Minimum Coverage Sets for Training Robust Ad Hoc Teamwork Agents
Arrasy Rahman, Jiaxun Cui, Peter Stone
Annual AAAI Conference on Artificial Intelligence (AAAI), 2024
[paper] [code]

In this work, we first propose that maximizing an AHT agent's robustness requires it to emulate policies in the minimum coverage set (MCS), the set of best-response policies to any partner policies in the environment. We then introduce the L-BRDiv algorithm that generates a set of teammate policies that, when used for AHT training, encourage agents to emulate policies from the MCS. L-BRDiv works by solving a constrained optimization problem to jointly train teammate policies for AHT training and approximating AHT agent policies that are members of the MCS.

MACTA: A Multi-agent Reinforcement Learning Approach for Cache Timing Attacks and Detection
Jiaxun Cui, Xiaomeng Yang*, Mulong Luo*, Geunbae Lee*, Peter Stone, Hsien-Hsin S Lee, Benjamin Lee, G Edward Suh, Wenjie Xiong*, Yuandong Tian*
International Conference on Learning Representations (ICLR), 2023
[paper] [code]

MACTA detectors can generalize to a heuristic attack not exposed in training with a 97.8% detection rate and reduce the attack bandwidth of adaptive attackers by 20% on average. In the meantime, MACTA attackers are qualitatively more effective than other attacks studied, and the average evasion rate of MACTA attackers against an unseen state-of-the-art detector can reach up to 99%.
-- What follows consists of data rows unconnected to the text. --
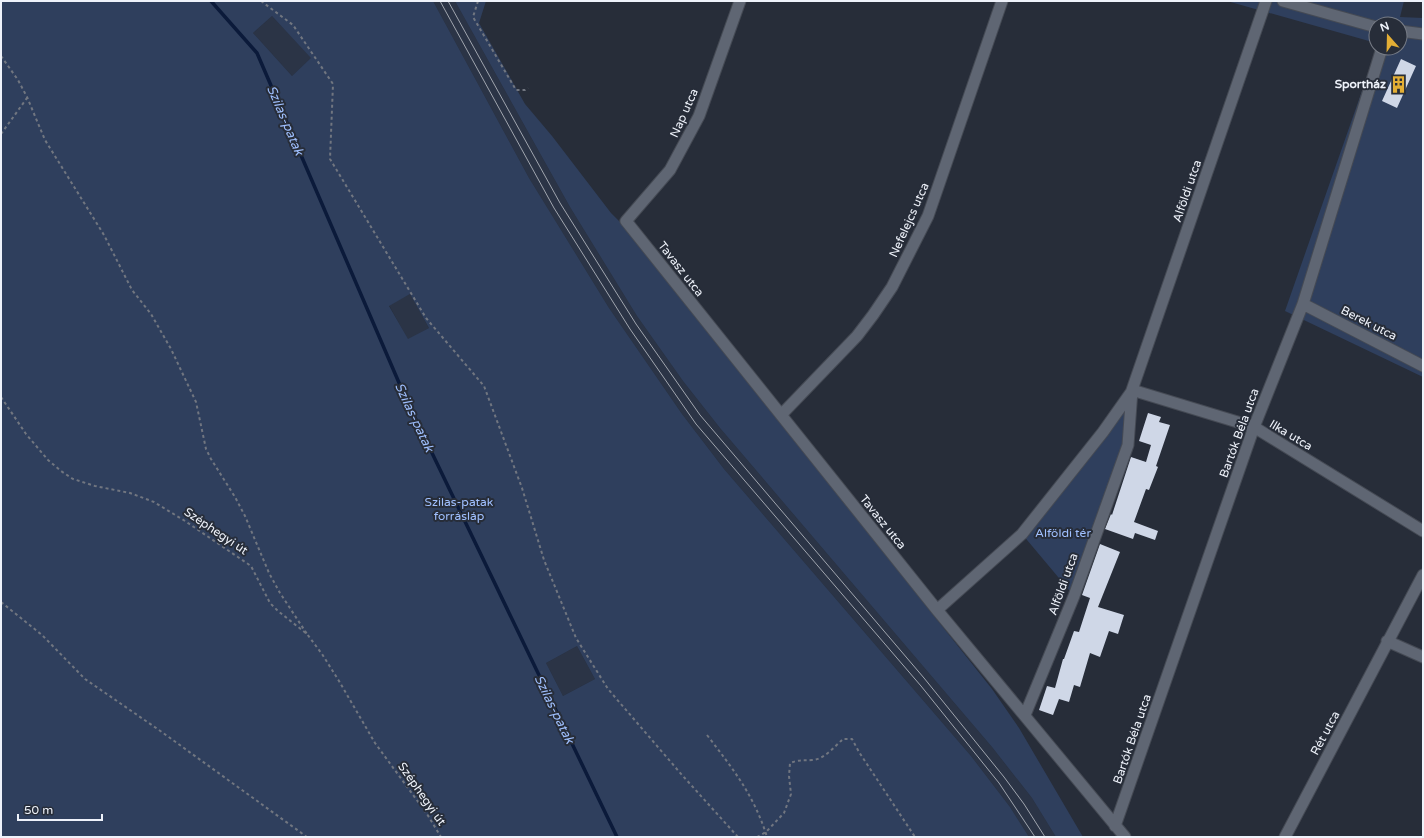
<svg xmlns="http://www.w3.org/2000/svg" width="1424" height="838" font-family="'Varela Round',sans-serif">
<rect width="100%" height="100%" fill="#272d39"/>
<path fill="#2b3446" d="M433,1h22l115,206 67,109 46,65 37,47 272,319 40,51 24,39h-27l-19,-30 -39,-51 -247,-287 -42,-55 -73,-106 -80,-130z
M272,16l40,42 -20,18 -39,-43z
M410,294l19,34 -21,12 -19,-35z
M577,646l18,33 -32,17 -17,-33z"/>
<path fill="#2f3f5d" fill-rule="evenodd" d="M1,1h432l96,177 80,130 73,106 42,55 247,287 39,51 19,30h-1028zM272,16l39,42 -19,18 -39,-43zM410,294l19,34 -21,11 -19,-33zM577,646l18,33 -32,17 -17,-33z
M455,1h31l-7,22 46,81 27,32 59,77 16,16 365,460 27,39 64,109h-27l-24,-39 -40,-51 -272,-319 -37,-47 -46,-65 -67,-109z
M1227,1h177l-4,16 23,1v359l-138,-66 92,-263h23v-24h-24v19z
M1132,390l-4,55 -54,151 -52,-62z"/>
<g fill="none" stroke-linecap="round" stroke-linejoin="round">
<path stroke="#0b1a3a" stroke-width="3.5" d="M211,1l46,52 149,346 211,438"/>
</g>
<path fill="#cfd7e7" d="M1401,59l15,7 -19,42 -15,-7z
M1148,413l13,4 -2,5 11,3 -14,41 2,1 -9,23 -3,-1 -12,33 24,9 -3,9 -20,-7 -2,6 -28,-10 6,-15 1,1 19,-58 15,5 5,-17 -12,-4z
M1100,544l20,8 -22,55 26,8 -6,19 -9,-3 -9,26 -10,-4 -10,34 -6,-2 -5,17 -10,-3 -6,16 -14,-5 8,-24 8,2 8,-29h1l10,-28 5,1 11,-34 -8,-3z"/>
<g fill="none" stroke-linecap="round" stroke-linejoin="round">
<defs>
<path id="minor" d="M740,1l-41,115 -29,54 -44,51 311,389 188,227
M1303,304l120,62
M1132,390l122,37 169,104
M781,415l76,-79 16,-21 19,-28 36,-71 74,-215
M937,610l85,-76 81,-102 29,-41
M1387,641l36,16
M1025,715l49,-119 54,-151 4,-55 134,-389
M1115,826l139,-399 49,-123 79,-256
M1285,837l138,-262"/>
<path id="tertiary" d="M1283,1l93,26
M1400,31l23,3"/>
</defs>
<use href="#minor" stroke="#454a54" stroke-width="13"/>
<use href="#tertiary" stroke="#454a54" stroke-width="13"/>
<path stroke="#717680" stroke-width="2" stroke-dasharray="3 3" stroke-linecap="butt" d="M261,1l32,24 40,59 -3,75 96,159 58,68 38,102 22,72 32,78 32,51 74,86 56,62
M478,1l-5,16 43,73h9l3,-2
M1,56l17,24 9,17 18,43 59,95 28,55 19,24 20,35 25,53 10,47 5,10 24,38 10,19 24,57 11,20 27,41
M1,134l26,-36
M1,397l25,37 22,26 13,11 12,8 22,7 35,7 24,9 31,19 66,45 19,37 8,8 29,23 15,20 17,27 36,62 52,71 14,23
M1,602l41,33 43,44 74,51 148,107
M707,735c26,34 47,60 60,102
M757,837l9,-5 18,-19 7,-19 -2,-18 1,-13c11,-4 12,-2 22,-3 12,0 23,-14 31,-21h9l7,13 56,85"/>
<use href="#minor" stroke="#5f6673" stroke-width="11"/>
<use href="#tertiary" stroke="#5f6673" stroke-width="11"/>
<path stroke="#a1a6af" stroke-width="1" d="M440,1l114,207 76,121 66,95 225,262 78,97 36,54
M448,1l112,202 76,121 64,91 224,263 80,99 20,27 21,33"/>
</g>
<defs>
<symbol id="building-bare" viewBox="-9 -9 18 18"><path d="M-4-6H4V6H1V3H-1V6H-4ZM-2.5-4.3h1.7v1.8h-1.7ZM.8-4.3h1.7v1.8H.8ZM-2.5-1h1.7V.8h-1.7ZM.8-1h1.7V.8H.8Z" fill="#e3ae35" stroke="#272d39" stroke-width="2.5" paint-order="stroke"/></symbol>
</defs>
<g fill-rule="evenodd">
<use href="#building-bare" x="1386" y="72" width="25" height="25"/>
</g>
<g text-anchor="middle" stroke-width="4" stroke-linejoin="round" paint-order="stroke">
<g font-size="12" font-weight="bold" fill="#eef2fa" stroke="#272d39" text-anchor="end">
<text x="1386" y="88">Sportház</text>
</g>
<g font-size="12" fill="#eef2fa" stroke="#272d39">
<text transform="translate(684 113) rotate(-66)" y="4">Nap utca</text>
<text transform="translate(1187 191) rotate(-71)" y="4">Alföldi utca</text>
<text transform="translate(909 220) rotate(-66)" y="4">Nefelejcs utca</text>
<text transform="translate(681 269) rotate(52)" y="4">Tavasz utca</text>
<text transform="translate(1369 323) rotate(27)" y="4">Berek utca</text>
<text transform="translate(1239 433) rotate(-70)" y="4">Bartók Béla utca</text>
<text transform="translate(1291 435) rotate(31)" y="4">Ilka utca</text>
<text transform="translate(883 522) rotate(51)" y="4">Tavasz utca</text>
<text transform="translate(216 531) rotate(34)" y="4">Széphegyi út</text>
<text transform="translate(1063 584) rotate(-70)" y="4">Alföldi utca</text>
<text transform="translate(1325 733) rotate(-62)" y="4">Rét utca</text>
<text transform="translate(1132 739) rotate(-71)" y="4">Bartók Béla utca</text>
<text transform="translate(422 794) rotate(55)" y="4">Széphegyi út</text>
</g>
<g font-size="12" fill="#a0c0ff" stroke="#272d39">
<text x="459" y="506">Szilas-patak<tspan x="459" dy="14">forrásláp</tspan></text>
<text x="1063" y="537">Alföldi tér</text>
</g>
<g font-size="13" font-style="italic" fill="#9ebefc" stroke="#272d39">
<text transform="translate(286 120) rotate(67)" y="5">Szilas-patak</text>
<text transform="translate(415 417) rotate(65)" y="5">Szilas-patak</text>
<text transform="translate(555 709) rotate(64)" y="5">Szilas-patak</text>
</g>
</g>
<rect width="1424" height="838" fill="none" stroke="#eef2fa" stroke-width="4"/>
<g transform="translate(1388 36) rotate(340)"><circle r="19" fill="#272d39" stroke="#777c86"/>
<path d="M0-3L7 15L0 10L-7 15Z" fill="#e3ae35"/>
<text y="-6" font-size="11" font-weight="bold" text-anchor="middle" fill="#eef2fa">N</text>
</g>
<path d="M18 814v6h84v-6" fill="none" stroke="#eef2fa" stroke-width="2"/>
<text x="24" y="814" font-size="12" fill="#eef2fa" stroke="#272d39" stroke-width="3" paint-order="stroke">50 m</text>
</svg>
Coopernaut: End-to-End Driving with Cooperative Perception for Networked Vehicles
Jiaxun Cui*, Hang Qiu*, Dian Chen, Peter Stone, Yuke Zhu
IEEE/CVF Conference on Computer Vision and Pattern Recognition (CVPR), 2022
[paper] [project page] [code]

There are dangerous scenarios where single optical based sensor are occluded. We develop a series of benchmark scenarios in the CARLA simulator where cooperative perception can make big difference in the decisions made by the autonomous vehicles.

Meta-Learning for Multiround Chinese Standard Mahjong Game

Chinese Standard Mahjong Game is a 4-player zero-sum imperfect information game. While in the formal competitions of the mahjong game, a player will compete with the other opponents for a fixed number of rounds, and then the relative cumulative reward/points are compared. It is no longer a zero-sum game and the agents only care about a relative better performance than other players. This competition mechanism induces multi-round tactics. For example, an agent may play conservatively to secure its ranking or play riskly when it is left behind.

Scalable Multiagent Driving Policies For Reducing Traffic Congestion
Jiaxun Cui, William Macke, Harel Yedidsion, Aastha Goyal, Daniel Urielli, Peter Stone
Oral Presentation, International Conference on Autonomous Agents and Multiagent Systems (AAMAS), 2021
[paper] [code]

In the mordern highway system, the issue of conjestions brings inefficiency in traffic throughput and also cause waste of energy consumption. In this project, we employed deep Reinforcement Learning method to alleviate stop-and-go waves arosed from merging. We explored two aspects of multi-agent learning: Centralized and Distributed. Evaluting only average speed and throughput efficiency could be toublesome because the two metrics may not be improved at the same time. Thus, we developed a new metric: time delay for a certain number of vehicles to enter and exit the networks.